The diplomatic reconciliation between German and U.S. imperialism mobilized the movement, along with parts of the population that had been active against the invasion of Iraq.

A great many high-school students took part in the protest. Many had cut their political teeth trying to stop the war before it started, and refuse to forgive Bush for making the world a more dangerous place.

Corporate and government media coverage before the Feb. 23 protest painted an ambivalent picture of the U.S. president. While none showed him as a war criminal, they did cover his history as a poor student and business failure rescued by his powerful father, which must have left a sour taste in many peoples' mouths. Afterward, some of the press criticized Schroeder for being a little too conciliatory.

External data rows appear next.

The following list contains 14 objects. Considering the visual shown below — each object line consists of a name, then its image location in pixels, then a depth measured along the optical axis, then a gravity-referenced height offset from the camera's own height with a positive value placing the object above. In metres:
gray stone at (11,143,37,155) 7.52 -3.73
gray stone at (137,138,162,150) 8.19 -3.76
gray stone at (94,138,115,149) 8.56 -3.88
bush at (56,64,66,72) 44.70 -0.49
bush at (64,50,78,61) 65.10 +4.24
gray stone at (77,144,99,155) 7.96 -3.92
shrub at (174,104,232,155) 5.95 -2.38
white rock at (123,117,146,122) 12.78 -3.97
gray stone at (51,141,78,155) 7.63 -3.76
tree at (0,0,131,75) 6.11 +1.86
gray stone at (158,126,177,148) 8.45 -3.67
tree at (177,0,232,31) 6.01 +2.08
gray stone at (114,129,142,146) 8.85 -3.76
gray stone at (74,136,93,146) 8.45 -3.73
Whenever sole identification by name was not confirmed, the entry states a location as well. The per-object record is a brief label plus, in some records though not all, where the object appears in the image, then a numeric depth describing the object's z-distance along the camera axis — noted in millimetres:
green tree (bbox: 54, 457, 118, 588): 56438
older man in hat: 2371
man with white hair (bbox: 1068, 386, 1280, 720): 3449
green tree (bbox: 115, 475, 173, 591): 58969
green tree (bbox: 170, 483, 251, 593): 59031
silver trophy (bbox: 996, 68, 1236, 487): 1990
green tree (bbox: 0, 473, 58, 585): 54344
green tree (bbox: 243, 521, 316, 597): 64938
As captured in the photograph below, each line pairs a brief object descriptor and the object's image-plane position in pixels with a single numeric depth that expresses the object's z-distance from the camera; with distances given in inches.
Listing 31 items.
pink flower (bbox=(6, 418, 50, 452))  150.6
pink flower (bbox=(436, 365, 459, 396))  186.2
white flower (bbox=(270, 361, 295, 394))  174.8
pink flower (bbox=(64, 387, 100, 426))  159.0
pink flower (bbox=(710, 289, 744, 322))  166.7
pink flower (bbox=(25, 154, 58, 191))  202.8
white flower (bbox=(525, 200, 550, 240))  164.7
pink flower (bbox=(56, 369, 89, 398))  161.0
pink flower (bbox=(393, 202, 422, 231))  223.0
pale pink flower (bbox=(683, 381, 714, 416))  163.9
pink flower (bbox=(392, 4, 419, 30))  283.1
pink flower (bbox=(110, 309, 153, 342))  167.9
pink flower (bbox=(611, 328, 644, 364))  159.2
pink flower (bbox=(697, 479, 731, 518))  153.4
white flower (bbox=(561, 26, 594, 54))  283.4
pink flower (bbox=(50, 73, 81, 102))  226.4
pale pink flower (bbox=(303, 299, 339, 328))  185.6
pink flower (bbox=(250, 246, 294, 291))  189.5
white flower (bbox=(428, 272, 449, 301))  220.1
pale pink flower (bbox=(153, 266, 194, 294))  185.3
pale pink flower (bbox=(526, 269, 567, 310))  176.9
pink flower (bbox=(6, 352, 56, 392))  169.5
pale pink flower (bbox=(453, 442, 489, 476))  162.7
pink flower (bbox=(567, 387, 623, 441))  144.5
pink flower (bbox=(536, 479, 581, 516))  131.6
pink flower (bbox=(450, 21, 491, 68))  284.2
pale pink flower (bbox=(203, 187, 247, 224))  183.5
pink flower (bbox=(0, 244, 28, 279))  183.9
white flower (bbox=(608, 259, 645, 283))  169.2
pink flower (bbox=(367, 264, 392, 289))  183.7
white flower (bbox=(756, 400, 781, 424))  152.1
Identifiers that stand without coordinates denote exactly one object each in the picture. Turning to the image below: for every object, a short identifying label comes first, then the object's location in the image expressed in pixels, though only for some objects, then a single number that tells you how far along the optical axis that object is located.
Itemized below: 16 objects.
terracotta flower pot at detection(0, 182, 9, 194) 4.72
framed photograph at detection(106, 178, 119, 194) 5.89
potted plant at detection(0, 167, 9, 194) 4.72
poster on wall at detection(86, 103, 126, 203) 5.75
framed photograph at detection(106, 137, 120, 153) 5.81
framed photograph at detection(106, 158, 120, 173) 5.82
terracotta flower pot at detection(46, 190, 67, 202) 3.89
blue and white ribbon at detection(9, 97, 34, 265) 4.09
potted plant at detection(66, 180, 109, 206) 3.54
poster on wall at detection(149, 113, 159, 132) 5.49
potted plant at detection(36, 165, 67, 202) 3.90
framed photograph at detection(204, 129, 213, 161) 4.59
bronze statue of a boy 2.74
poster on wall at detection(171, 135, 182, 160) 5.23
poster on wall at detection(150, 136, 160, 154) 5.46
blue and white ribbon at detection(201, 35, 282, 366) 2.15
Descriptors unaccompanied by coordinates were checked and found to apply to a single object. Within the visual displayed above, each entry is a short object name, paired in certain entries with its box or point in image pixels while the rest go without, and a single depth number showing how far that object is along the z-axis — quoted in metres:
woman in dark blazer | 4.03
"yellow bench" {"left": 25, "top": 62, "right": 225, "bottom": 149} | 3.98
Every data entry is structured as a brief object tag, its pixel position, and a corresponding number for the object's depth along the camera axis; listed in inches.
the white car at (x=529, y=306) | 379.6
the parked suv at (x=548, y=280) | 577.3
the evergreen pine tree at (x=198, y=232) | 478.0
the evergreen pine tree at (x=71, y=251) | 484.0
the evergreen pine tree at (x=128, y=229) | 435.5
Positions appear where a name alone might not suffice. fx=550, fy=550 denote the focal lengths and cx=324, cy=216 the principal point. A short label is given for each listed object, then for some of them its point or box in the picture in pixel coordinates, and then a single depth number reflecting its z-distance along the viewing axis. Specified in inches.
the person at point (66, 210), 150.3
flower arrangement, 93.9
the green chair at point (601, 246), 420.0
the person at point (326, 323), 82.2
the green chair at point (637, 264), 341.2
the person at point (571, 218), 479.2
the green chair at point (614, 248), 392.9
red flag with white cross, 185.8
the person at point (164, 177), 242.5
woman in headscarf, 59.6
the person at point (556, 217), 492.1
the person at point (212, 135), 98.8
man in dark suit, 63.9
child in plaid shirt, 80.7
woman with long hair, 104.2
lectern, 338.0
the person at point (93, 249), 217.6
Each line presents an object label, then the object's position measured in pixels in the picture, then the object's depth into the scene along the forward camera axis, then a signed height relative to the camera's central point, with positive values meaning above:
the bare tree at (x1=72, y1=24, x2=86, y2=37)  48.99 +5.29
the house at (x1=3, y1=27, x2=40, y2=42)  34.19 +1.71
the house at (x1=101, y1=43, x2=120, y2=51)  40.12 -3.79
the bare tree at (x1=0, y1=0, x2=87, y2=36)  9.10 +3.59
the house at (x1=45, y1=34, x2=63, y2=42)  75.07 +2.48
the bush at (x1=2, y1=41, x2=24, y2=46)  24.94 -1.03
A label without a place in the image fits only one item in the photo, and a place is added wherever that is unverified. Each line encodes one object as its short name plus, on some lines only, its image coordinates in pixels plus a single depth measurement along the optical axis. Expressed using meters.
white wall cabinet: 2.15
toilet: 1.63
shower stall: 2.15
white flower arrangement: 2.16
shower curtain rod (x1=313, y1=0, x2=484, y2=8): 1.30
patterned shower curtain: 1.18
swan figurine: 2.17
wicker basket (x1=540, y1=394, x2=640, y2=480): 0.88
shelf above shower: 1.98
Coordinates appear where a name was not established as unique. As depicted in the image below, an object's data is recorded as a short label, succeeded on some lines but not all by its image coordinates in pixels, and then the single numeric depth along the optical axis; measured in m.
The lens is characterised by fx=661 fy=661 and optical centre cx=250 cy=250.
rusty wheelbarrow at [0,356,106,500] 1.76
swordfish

One of the speakers at the ending rally, European Parliament member and anti-militarist Tobias Pflueger, criticized the Schroeder government and the European Union for building up its own military force as an oppressive arm directed against the Third World.

A speaker from the International Action Center in the United States thanked the German movement for the protest against Bush. He also explained how the Iraqi resistance has created a situation where U.S. youths and soldiers are no longer volunteering for the military in sufficient numbers for the Pentagon to carry out the aggressive policy planned at the time of the seizure of Baghdad in 2003.

He pointed out to U.S. soldiers in the area that if they participate in actions like the assault on Falluja, the world considers them war criminals. But if they "find a way to throw sand into the gears of the U.S. war machine," he said, "the world will consider them heroes."